How Technology Will Help Feed 10 Billion People

The world's population will reach nearly 10 billion by 2050, and we will need to grow more than 50 percent more food to feed everyone. At the same time, people are eating more meat — demand for beef and lamb alone is projected to jump 88 percent over the next few decades. The math is straightforward: conventional farming cannot do this alone. We need new approaches, and technology will be central to them.
The Institute of Electrical and Electronics Engineers, known as IEEE, has begun organizing its technical experts around this challenge. They launched an initiative called SmartAg — Smart Agri-Food Systems to bring together the technologies that farms will need: sensors that monitor soil and weather, software that predicts crop health, robots that work in fields, and computer models that simulate how a farm will perform. IEEE is doing what it has done before in other industries — stepping in early to prevent competing companies from building incompatible systems.
What exactly is "smart agriculture," and how does it differ from what farms do today?
Farms have used GPS-guided tractors and yield mapping (measuring crop output across a field) for about 15 years. That works well but is relatively simple: machines follow programmed routes and gather data that farmers review later. Smart agriculture adds real-time sensors and software that talk to each other.
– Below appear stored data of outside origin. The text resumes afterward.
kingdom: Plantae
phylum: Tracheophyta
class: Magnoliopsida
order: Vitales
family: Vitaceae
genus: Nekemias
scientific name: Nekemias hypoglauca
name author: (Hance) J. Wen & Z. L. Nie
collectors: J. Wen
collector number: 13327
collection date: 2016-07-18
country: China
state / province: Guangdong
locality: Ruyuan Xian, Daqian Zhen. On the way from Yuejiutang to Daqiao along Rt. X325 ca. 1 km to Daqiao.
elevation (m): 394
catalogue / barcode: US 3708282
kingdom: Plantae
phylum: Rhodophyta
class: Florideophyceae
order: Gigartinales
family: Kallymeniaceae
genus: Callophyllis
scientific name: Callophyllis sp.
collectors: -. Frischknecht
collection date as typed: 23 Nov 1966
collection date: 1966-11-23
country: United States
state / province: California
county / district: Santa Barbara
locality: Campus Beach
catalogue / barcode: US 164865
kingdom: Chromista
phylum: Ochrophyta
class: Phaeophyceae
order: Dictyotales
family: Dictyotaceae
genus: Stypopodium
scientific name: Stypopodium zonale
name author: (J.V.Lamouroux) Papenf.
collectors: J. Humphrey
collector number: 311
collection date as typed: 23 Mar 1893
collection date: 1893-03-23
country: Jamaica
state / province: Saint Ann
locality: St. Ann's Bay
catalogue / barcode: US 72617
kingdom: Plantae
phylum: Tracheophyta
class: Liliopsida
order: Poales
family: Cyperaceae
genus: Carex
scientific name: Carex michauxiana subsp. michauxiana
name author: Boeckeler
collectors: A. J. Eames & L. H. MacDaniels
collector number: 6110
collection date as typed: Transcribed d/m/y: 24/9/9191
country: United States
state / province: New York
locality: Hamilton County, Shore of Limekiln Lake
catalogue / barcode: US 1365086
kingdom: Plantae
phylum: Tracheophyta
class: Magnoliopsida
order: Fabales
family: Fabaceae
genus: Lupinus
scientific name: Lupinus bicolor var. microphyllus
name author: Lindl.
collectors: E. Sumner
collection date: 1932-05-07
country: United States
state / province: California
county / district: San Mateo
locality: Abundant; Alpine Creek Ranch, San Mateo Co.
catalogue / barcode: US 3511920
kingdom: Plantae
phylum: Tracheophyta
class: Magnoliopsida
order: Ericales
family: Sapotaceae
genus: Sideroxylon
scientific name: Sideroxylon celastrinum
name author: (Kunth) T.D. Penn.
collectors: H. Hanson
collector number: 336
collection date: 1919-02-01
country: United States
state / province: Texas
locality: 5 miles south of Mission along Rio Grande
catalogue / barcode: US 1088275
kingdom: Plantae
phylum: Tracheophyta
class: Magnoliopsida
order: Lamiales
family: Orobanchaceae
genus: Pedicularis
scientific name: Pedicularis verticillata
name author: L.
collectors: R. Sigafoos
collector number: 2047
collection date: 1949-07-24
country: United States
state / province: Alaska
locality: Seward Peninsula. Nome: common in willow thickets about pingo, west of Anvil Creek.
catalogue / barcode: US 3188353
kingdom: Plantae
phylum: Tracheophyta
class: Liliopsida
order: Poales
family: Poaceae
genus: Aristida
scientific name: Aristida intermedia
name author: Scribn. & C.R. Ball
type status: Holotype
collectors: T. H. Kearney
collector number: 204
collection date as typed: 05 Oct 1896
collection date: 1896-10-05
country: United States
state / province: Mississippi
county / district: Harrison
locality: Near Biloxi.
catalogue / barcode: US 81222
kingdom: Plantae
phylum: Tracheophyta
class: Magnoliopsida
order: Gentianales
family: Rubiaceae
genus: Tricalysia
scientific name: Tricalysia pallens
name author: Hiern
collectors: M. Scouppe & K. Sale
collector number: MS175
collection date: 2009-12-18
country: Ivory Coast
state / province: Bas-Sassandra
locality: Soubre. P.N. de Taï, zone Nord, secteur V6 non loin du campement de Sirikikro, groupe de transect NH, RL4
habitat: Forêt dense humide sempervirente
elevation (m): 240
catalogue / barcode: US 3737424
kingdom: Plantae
A soil moisture sensor detects that one corner of the field needs water, sends a signal to an irrigation system, and the water turns on automatically. The system learns and adjusts as conditions change.
Digital twins take the concept further. Imagine a computer-based replica of your entire farm — every field, every greenhouse, every step from planting to harvest. Farmers could run simulations: "What if it rains less this month?" or "What if I plant a different variety?" before actually making those decisions. This is not quite real yet at farm scale, but the engineering exists.
The question of timing matters more than it might appear.
Major food crops take 8 to 12 years to breed into a new variety. Irrigation systems and farm machinery last 15 to 20 years before they need replacing. If IEEE and other standard-setters choose the wrong technology foundations now, farms will be stuck with outdated systems when food demand peaks in 2050. If different companies build systems that cannot communicate with each other — the way many early cloud systems did — farmers will waste money and time stitching incompatible tools together. Getting this right now prevents costly problems later.
A small corner of this push is happening at the consumer level. Researchers have built automated hydroponic systems — vertical farms that grow vegetables in water indoors using computers and sensors — designed for individual gardeners and small producers. Growing food vertically uses less water than traditional farms, but it consumes a lot of electricity. The systems being designed today are cheaper and use less power than earlier versions. Whether home vertical farms become a real source of food supply or remain a niche hobby is still open, but the technical work is solid.
All of this sits within a broader principle: smart agriculture should be built with sustainability in mind from the start, not added on later as an afterthought. Sustainability — using resources wisely so farming can continue indefinitely — is not just an environmental concern; it is an economic one. Depleted soil, polluted water, and wasted inputs cost money.
The fundamental fact is straightforward: we cannot feed 10 billion people the way we feed 8 billion today. Technology will not solve this alone, but it will be part of how we manage the challenge. The work happening now — sorting out what these systems are called, how they should connect, who gets to build them — looks bureaucratic from the outside. It is actually essential groundwork for scaling solutions when they are needed most.